I acquired this clock well over 40 years ago, before I could drive a car. I had mentioned to my mother that I would like a clock to try to repair. At that time my grandmother had a sister living in a rough part of Milwaukee in a duplex that she owned. A tenant had just moved out and had thrown this clock into the garbage, and my great aunt saved it for me.
The clock had a broken suspension spring and was missing the pendulum bob, but the key was there.
I was able to purchase these items from a local clock repair shop, after telling them they could make a profit by selling me the parts or get nothing, because paying them to fix the clock was not possible for me.
After a lot of studying and playing with the movement I decided that the pivot holes were worn, and I needed to remove the play in the shafts, because the clock went “tick clunk” instead of “tick toc.” At that time there were jewelery supply stores in Milwaukee that also sold clock parts. My mother drove me downtown to one of them, and I bought some clock band aids that I fastened to the front and back plates of the clock to correct the worn pivot holes.
I have since progressed to repairing clocks the proper way, with bushings, but my band aid repairs on this movement are still good, and I have not yet reworked them. Since I repaired this clock it has had about 10 to 15 years of runtime, because I have acquired other clocks that I trade off with it in winding and running.

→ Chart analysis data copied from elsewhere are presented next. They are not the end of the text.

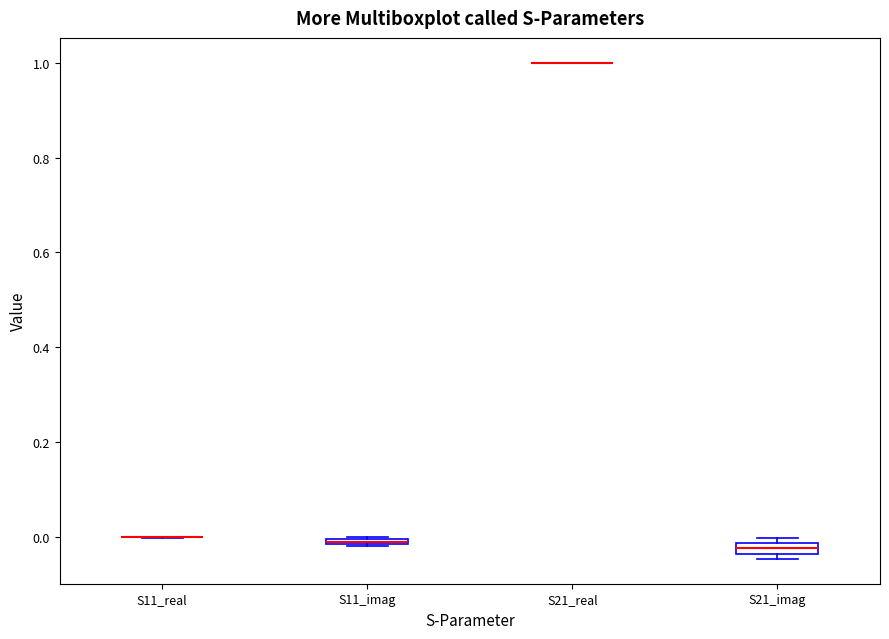

Where is the upper edge of the box for S21_imag on the y-axis? The values are not printed on the chart, so give them approximately, as read against the axis.

-0.02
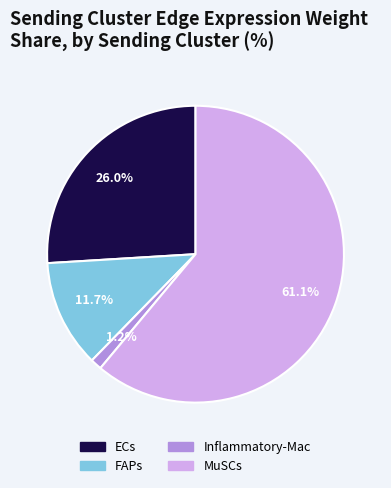

Combined, what portion of the pie is Inflammatory-Mac and ECs?

27.2%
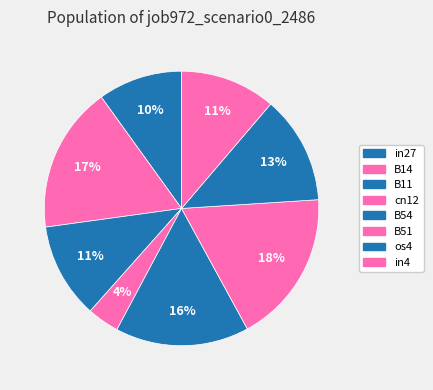

Which has a higher value, B11 or os4?

os4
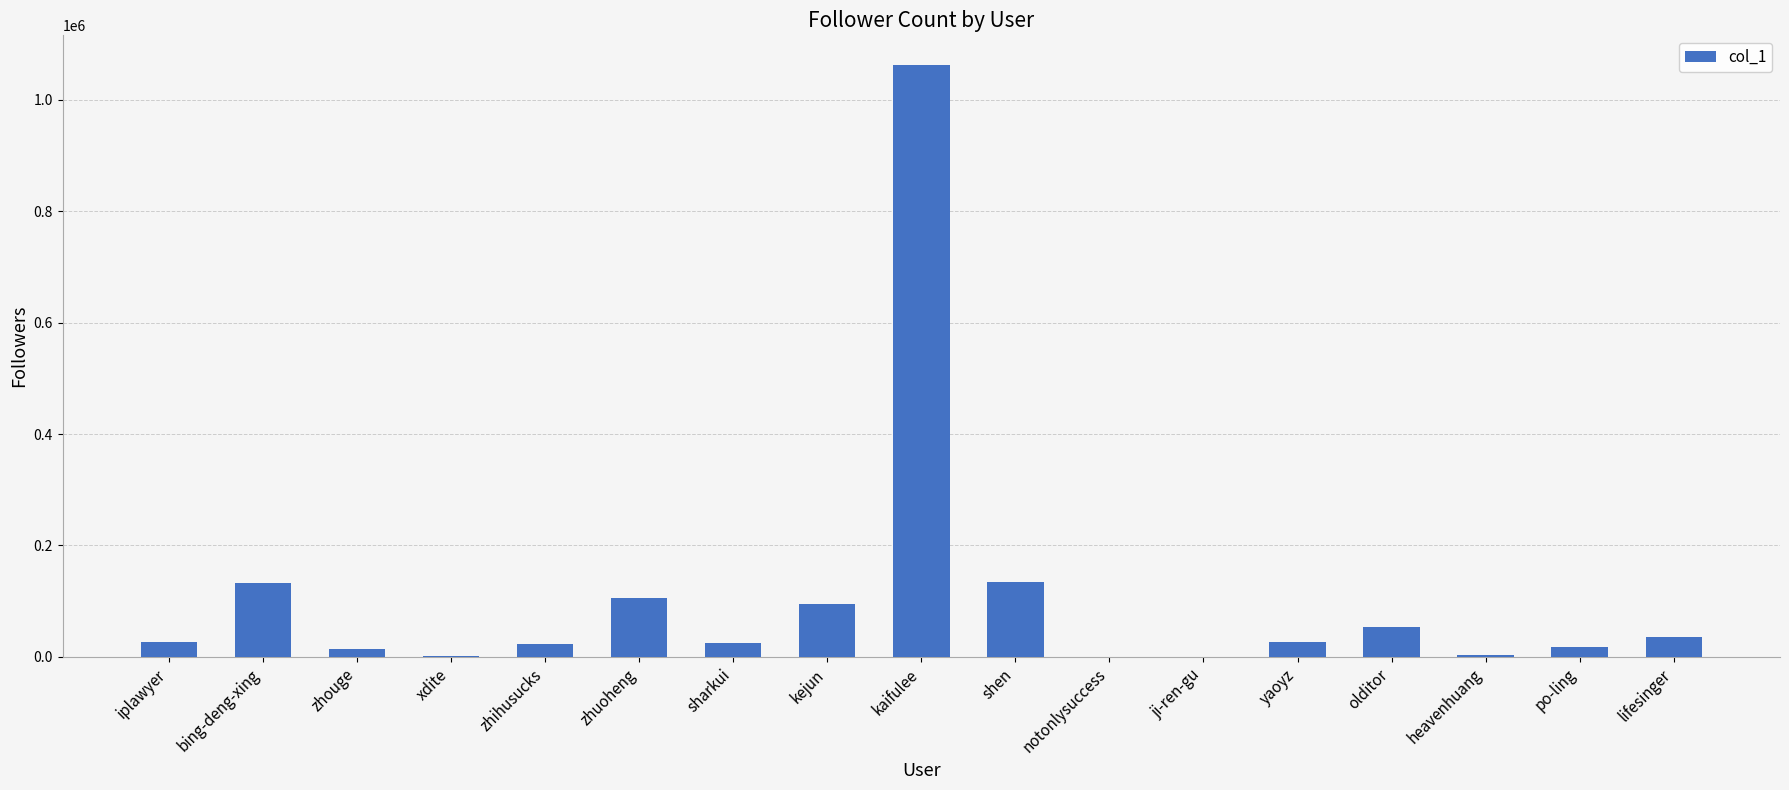

What is the greatest value displayed?

1062412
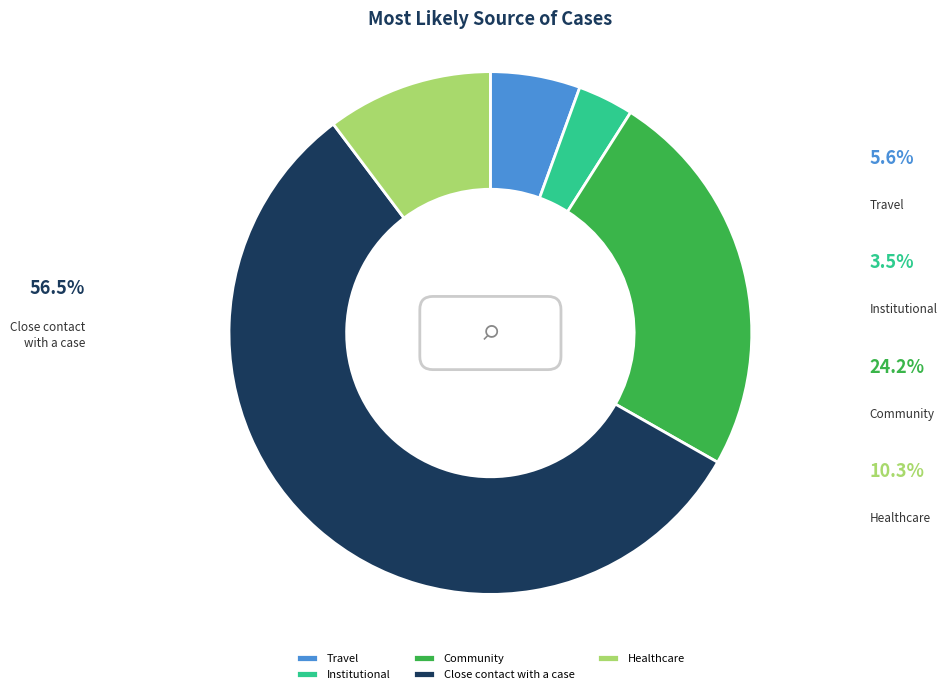

What is the change in value from Travel to Healthcare?

+4.7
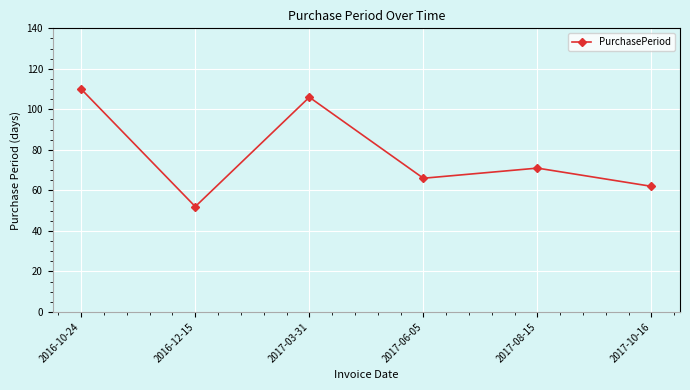

List the labels in order of value, largest first.

2016-10-24, 2017-03-31, 2017-08-15, 2017-06-05, 2017-10-16, 2016-12-15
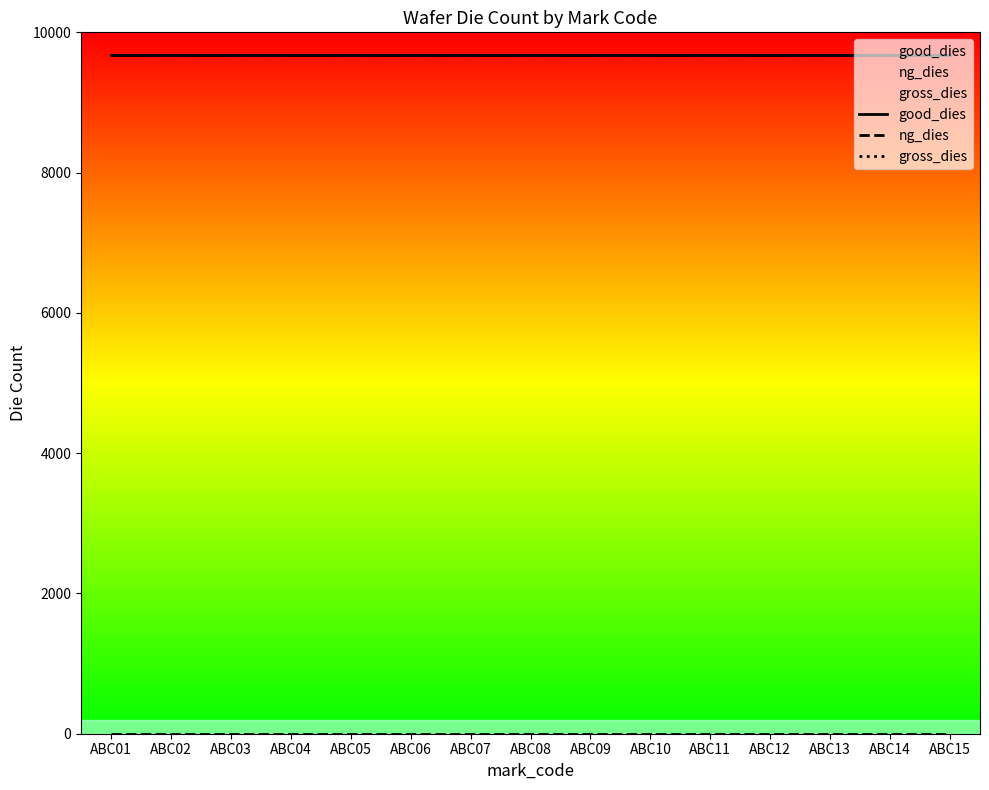

True or false: ng_dies has more than 0 points higher than both neighbors.

False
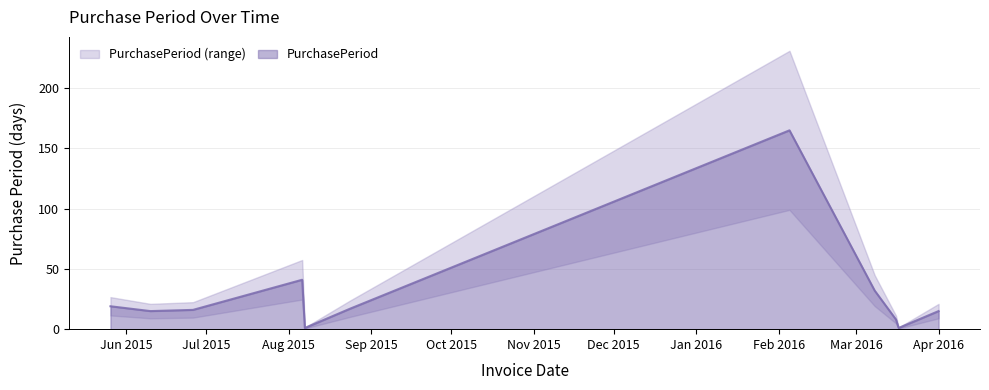

Rank the categories by value from highest to lowest.

2016-02-05, 2015-08-06, 2016-03-08, 2015-05-26, 2015-08-24, 2015-06-26, 2015-06-10, 2016-04-01, 2016-03-16, 2015-08-07, 2016-03-17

Born into a family of horology enthusiasts, I didn’t stand much of a chance. Since my first spoken word was “clock,” it would seem that I was doomed from the start. My “first one” was purchased many years ago by my great-grandfather. He purchased two clocks as gifts for my brother and me. They are both beautiful Vienna Regulator-style German wall clocks. I researched both clocks and was able to determine that my brother’s clock was made by German clockmaker Andreas Peter around 1922. Unfortunately, I was unable to find any information on my clock due to the lack of a maker’s mark.
Before his passing on Christmas Day 1985, my great-grandfather left the instruction that these clocks were to be given to each one of us when we purchased our first homes. After his passing, both clocks remained hanging on the wall of the spare bedroom of my grandfather’s house until our first homes were purchased. After receiving the clock, I began to develop a real interest in clocks. A few years later I took that interest to the next level and joined the NAWCC. I decided that because my great-grandfather and grandfather both repaired clocks in their spare time, I would also try my hand at it. With the advice and encouragement of my grandfather and great-uncle, I have become fairly successful at clock repair. Over the last few years, I have had the honor of working on clocks that my great-grandfather serviced over 25 years ago.
Although he was never able to teach me clock repair or share his interest in clocks with me, that posthumous housewarming gift is what started it all. Thanks, Granddad!